Spain

The Spain debt clock takes the most recent official snapshot from the Banco de España, INE, IGAE, and the European Central Bank, and interpolates each instant with the published annual growth rates.

The method

Every card uses value(t) = base × (1 + g)^((t − t₀) / 1y). Both base and g come from official releases and refresh at the next publication.
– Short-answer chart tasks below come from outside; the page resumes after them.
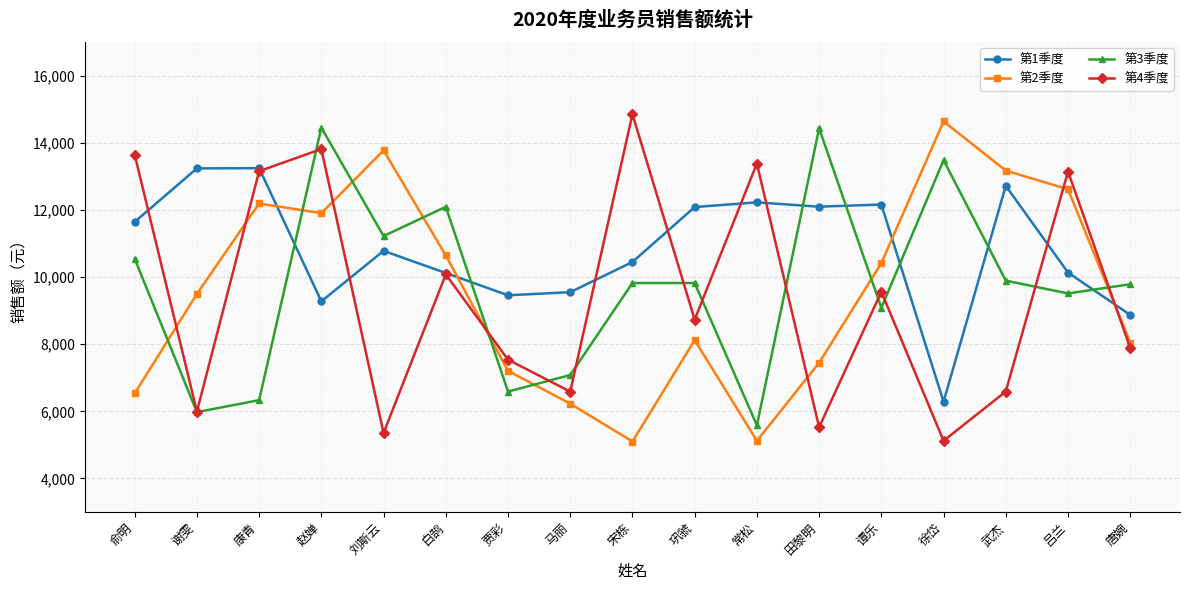

Which series changed the most between 俞明 and 刘斯云?

第4季度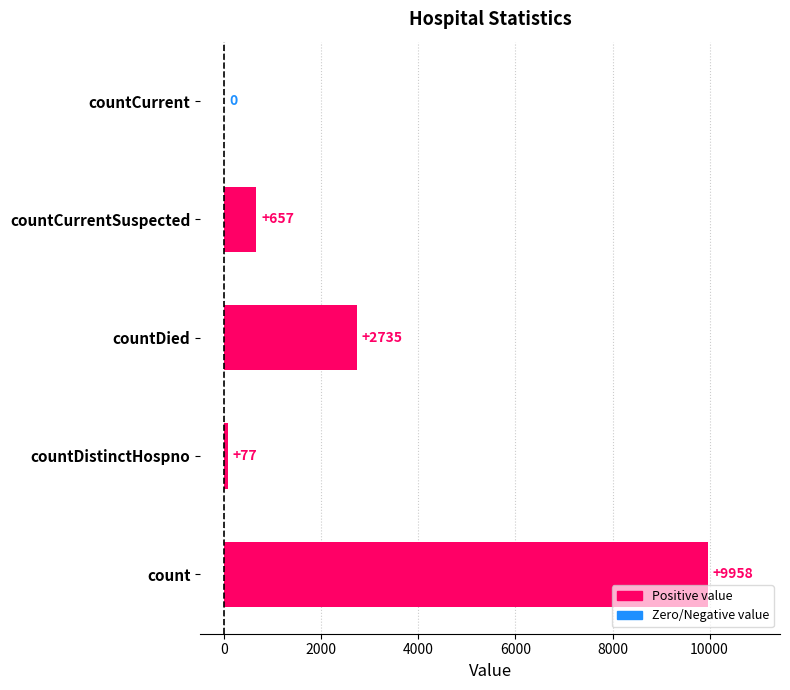

Reading top to bottom, list all the values displayed in this chart.

countCurrent=0	countCurrentSuspected=657	countDied=2735	countDistinctHospno=77	count=9958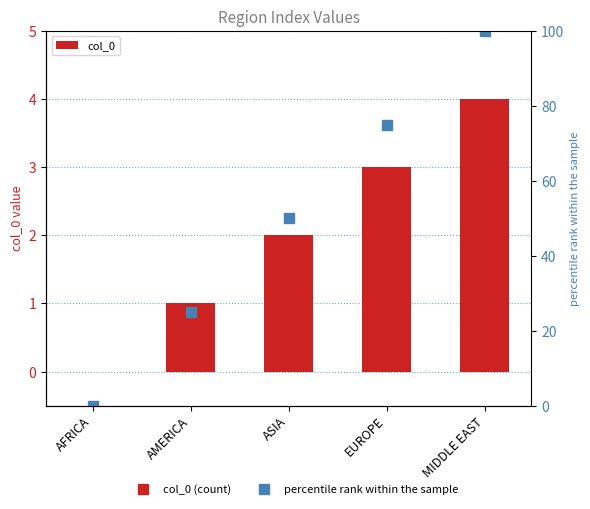

What is the spread (max minus min) of values at ASIA?

48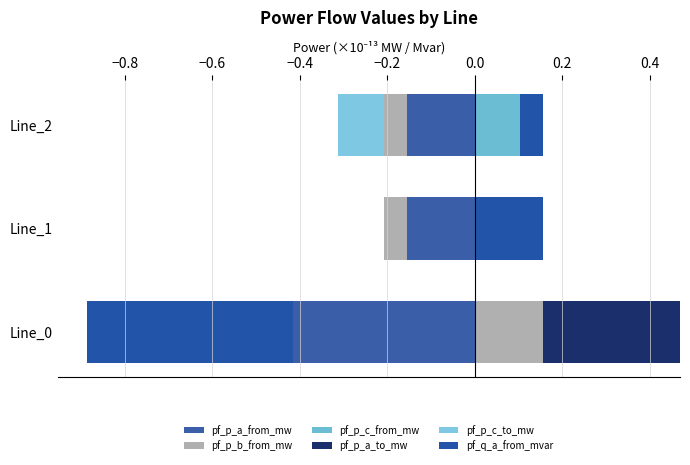

What are all the series names shown in the legend?

pf_p_a_from_mw, pf_p_b_from_mw, pf_p_c_from_mw, pf_p_a_to_mw, pf_p_c_to_mw, pf_q_a_from_mvar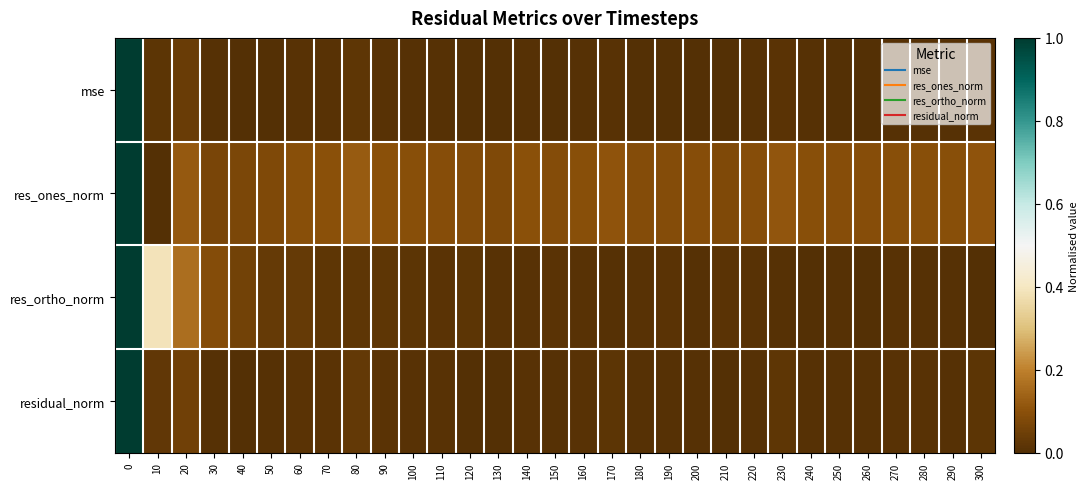

Reading left to right, extract all data points from this chart.

mse: 0=1.0	10=0.0	20=0.0	30=0.0	40=0.0	50=0.0	60=0.0	70=0.0	80=0.0	90=0.0	100=0.0	110=0.0	120=0.0	130=0.0	140=0.0	150=0.0	160=0.0	170=0.0	180=0.0	190=0.0	200=0.0	210=0.0	220=0.0	230=0.0	240=0.0	250=0.0	260=0.0	270=0.0	280=0.0	290=0.0	300=0.0
res_ones_norm: 0=1.0	10=0.0	20=0.1	30=0.1	40=0.1	50=0.1	60=0.1	70=0.1	80=0.1	90=0.1	100=0.1	110=0.1	120=0.1	130=0.1	140=0.1	150=0.1	160=0.1	170=0.1	180=0.1	190=0.1	200=0.1	210=0.1	220=0.1	230=0.1	240=0.1	250=0.1	260=0.1	270=0.1	280=0.1	290=0.1	300=0.1
res_ortho_norm: 0=1.0	10=0.4	20=0.2	30=0.1	40=0.1	50=0.0	60=0.0	70=0.0	80=0.0	90=0.0	100=0.0	110=0.0	120=0.0	130=0.0	140=0.0	150=0.0	160=0.0	170=0.0	180=0.0	190=0.0	200=0.0	210=0.0	220=0.0	230=0.0	240=0.0	250=0.0	260=0.0	270=0.0	280=0.0	290=0.0	300=0.0
residual_norm: 0=1.0	10=0.0	20=0.1	30=0.0	40=0.0	50=0.0	60=0.0	70=0.0	80=0.0	90=0.0	100=0.0	110=0.0	120=0.0	130=0.0	140=0.0	150=0.0	160=0.0	170=0.0	180=0.0	190=0.0	200=0.0	210=0.0	220=0.0	230=0.0	240=0.0	250=0.0	260=0.0	270=0.0	280=0.0	290=0.0	300=0.0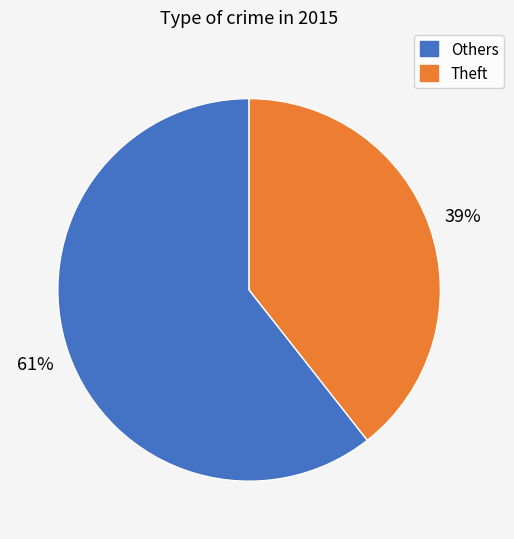

What percentage is the Theft slice, to the nearest percent?

39%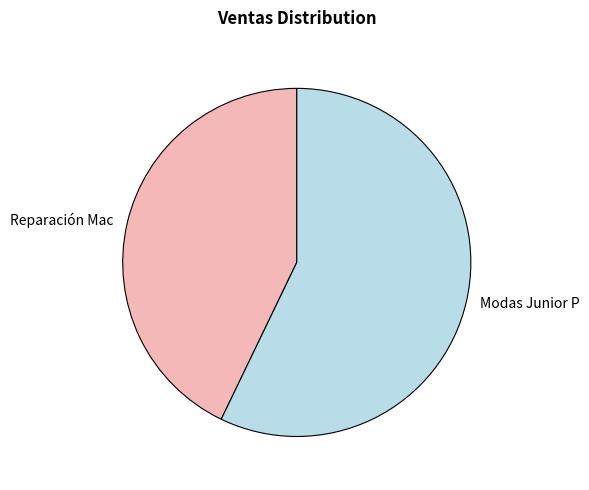

Is there any slice that represents more than half of the pie?

Yes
General government EDP debt and euro-area rules

The headline series is the general government (Administraciones Públicas) EDP debt (deuda PDE) that the Banco de España publishes quarterly. EDP stands for the Excessive Deficit Procedure — the euro-area Maastricht standard harmonised by Eurostat. The debt level (deuda PDE) should be read together with the fiscal deficit (déficit público) and the risk premium (prima de riesgo, the spread over German bunds), which are core metrics of euro-area fiscal discipline. The glossary defines these terms.

Limitations

These are interpolated estimates. Fiscal or rate shocks pull actual statistics off this trend.

Data limits and reliability

The live figures on screen are estimates interpolated between two official releases, and the next confirmed print can revise them after the fact. Not every series carries the same weight either, so each one is tagged by confidence — official (confirmed), estimate (interpolated), or proxy (a stand-in indicator). Because Spain is in the euro area, the policy rate is the ECB rate and reserves are Spain’s share of the Eurosystem; for anything that matters, follow the source under each card and read the primary data yourself.

How to use and cite

When you quote a figure in an article or paper, use the snapshot API (/api/spain/snapshot.json), which pins a single instant. Copy the baseAsOf and citeAs fields from the response and your reference becomes reproducible. To put the numbers on your own page, build an embed in the widget studio (/widget/studio) or call the public JSON API directly. Treat this site as a companion that adds a sense of time to otherwise frozen official statistics — never a replacement for them.